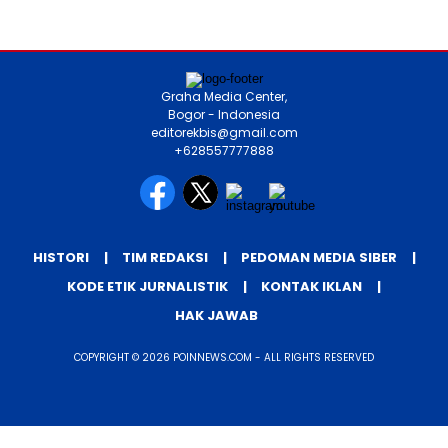
Jumat, 7 Agu 2026 - 04:14 WIB
Pers Rilis
Huawei Jadi Mitra bagi Ajang GSMA
M360 ASEAN 2026
Jumat, 7 Agu 2026 - 00:42 WIB
Graha Media Center,
Bogor - Indonesia
editorekbis@gmail.com
+628557777888
HISTORI
TIM REDAKSI
PEDOMAN MEDIA SIBER
KODE ETIK JURNALISTIK
KONTAK IKLAN
HAK JAWAB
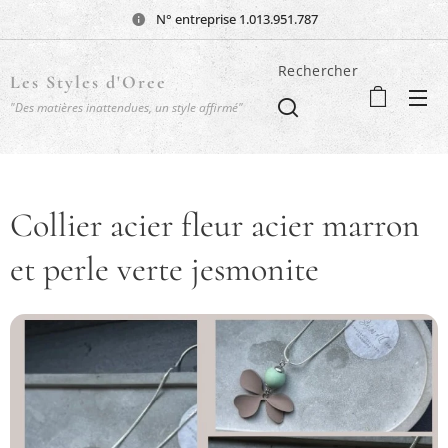
N° entreprise 1.013.951.787
Rechercher
Les Styles d'Oree
"Des matières inattendues, un style affirmé"
Collier acier fleur acier marron
et perle verte jesmonite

※

The copy must reproduce every entry exactly while excluding all pictures.

» Solution for this exercise:
Jumat, 7 Agu 2026 - 04:14 WIB
Pers Rilis
Huawei Jadi Mitra bagi Ajang GSMA
M360 ASEAN 2026
Jumat, 7 Agu 2026 - 00:42 WIB
Graha Media Center,
Bogor - Indonesia
editorekbis@gmail.com
+628557777888
HISTORI
TIM REDAKSI
PEDOMAN MEDIA SIBER
KODE ETIK JURNALISTIK
KONTAK IKLAN
HAK JAWAB
N° entreprise 1.013.951.787
Rechercher
Les Styles d'Oree
"Des matières inattendues, un style affirmé"
Collier acier fleur acier marron
et perle verte jesmonite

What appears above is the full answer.